DATA IN THIS EXERCISE |
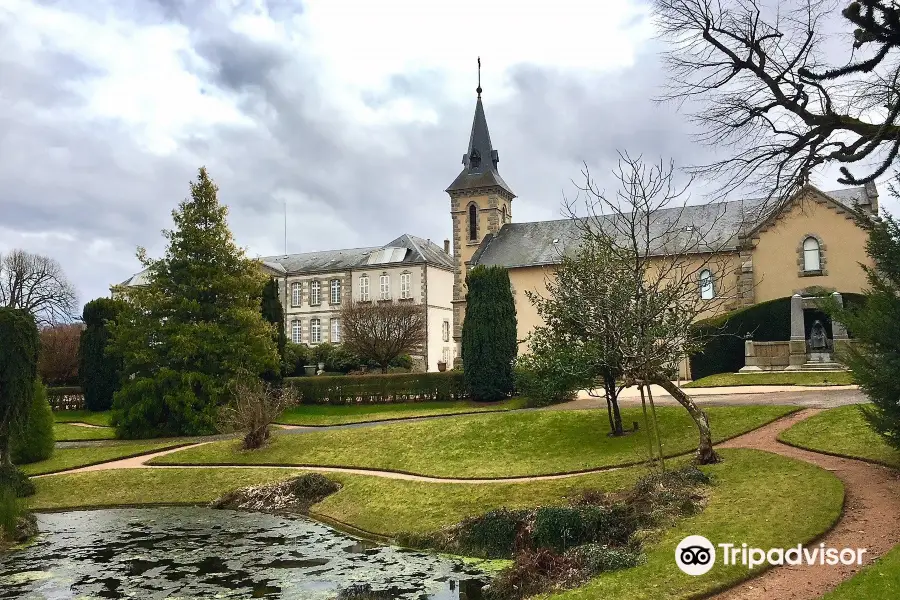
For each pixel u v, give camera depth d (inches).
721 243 1712.6
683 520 571.2
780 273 1649.9
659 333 737.0
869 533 489.4
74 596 569.0
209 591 573.0
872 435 749.3
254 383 1408.7
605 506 641.0
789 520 526.9
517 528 662.5
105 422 1625.2
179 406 1392.7
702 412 756.6
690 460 767.7
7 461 1006.4
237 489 993.5
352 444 1132.5
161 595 566.3
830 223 1622.8
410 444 1080.2
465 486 827.4
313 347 2536.9
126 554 703.7
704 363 1492.4
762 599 408.8
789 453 748.0
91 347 1812.3
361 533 773.3
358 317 2111.2
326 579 599.2
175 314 1483.8
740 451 767.1
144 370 1455.5
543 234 2076.8
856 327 627.5
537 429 1051.3
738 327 1482.5
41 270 2753.4
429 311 2677.2
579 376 970.7
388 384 1611.7
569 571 519.2
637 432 969.5
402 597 550.0
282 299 2910.9
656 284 770.2
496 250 2084.2
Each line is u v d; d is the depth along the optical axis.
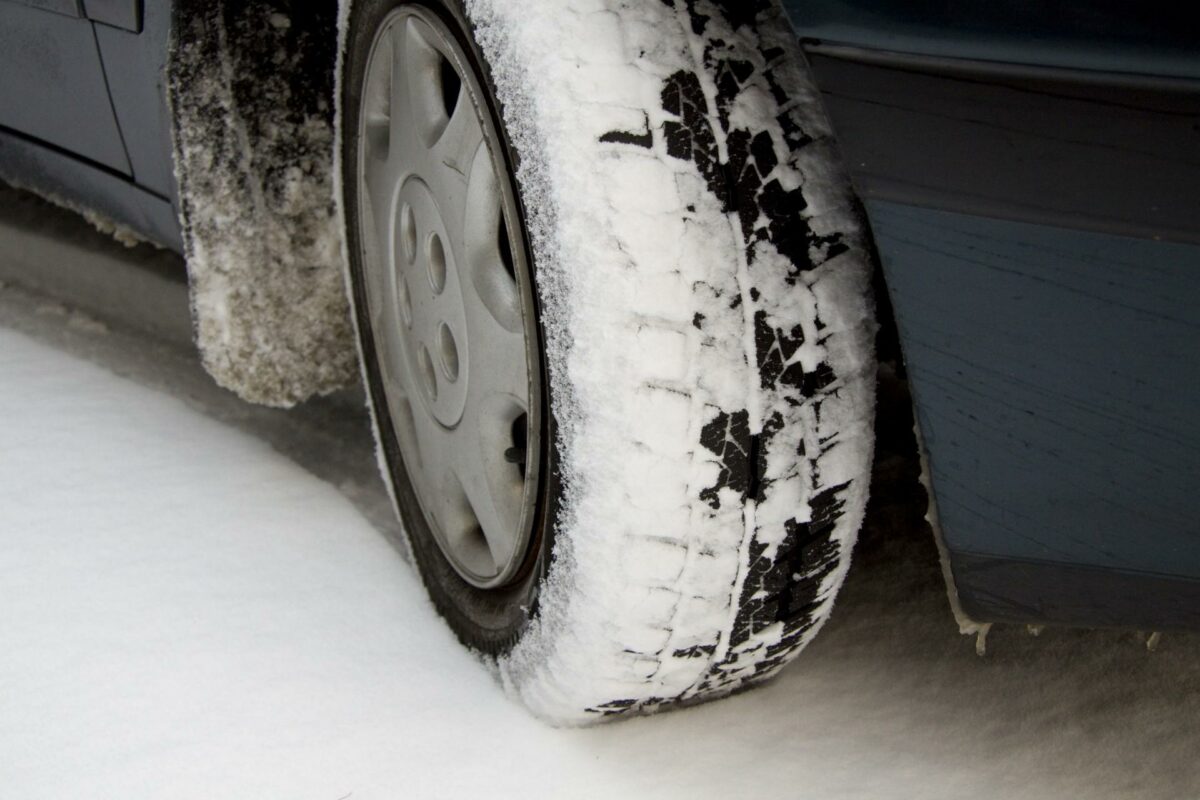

ACTIVITY |
Leaving out any images, restate every record word for word.

RESPONSE BELOW |
For each pixel u v, give camera depth d (inches).
721 243 1712.6
683 520 571.2
780 273 1649.9
659 333 737.0
869 533 489.4
74 596 569.0
209 591 573.0
872 435 749.3
254 383 1408.7
605 506 641.0
789 520 526.9
517 528 662.5
105 422 1625.2
179 406 1392.7
702 412 756.6
690 460 767.7
7 461 1006.4
237 489 993.5
352 444 1132.5
161 595 566.3
830 223 1622.8
410 444 1080.2
465 486 827.4
313 347 2536.9
126 554 703.7
704 363 1492.4
762 599 408.8
789 453 748.0
91 347 1812.3
361 533 773.3
358 317 2111.2
326 579 599.2
175 314 1483.8
740 451 767.1
144 370 1455.5
543 234 2076.8
856 327 627.5
537 429 1051.3
738 327 1482.5
41 270 2753.4
429 311 2677.2
579 376 970.7
388 384 1611.7
569 571 519.2
637 432 969.5
402 597 550.0
282 299 2910.9
656 284 770.2
496 250 2084.2
Each line is u v d; d is the depth along the optical axis.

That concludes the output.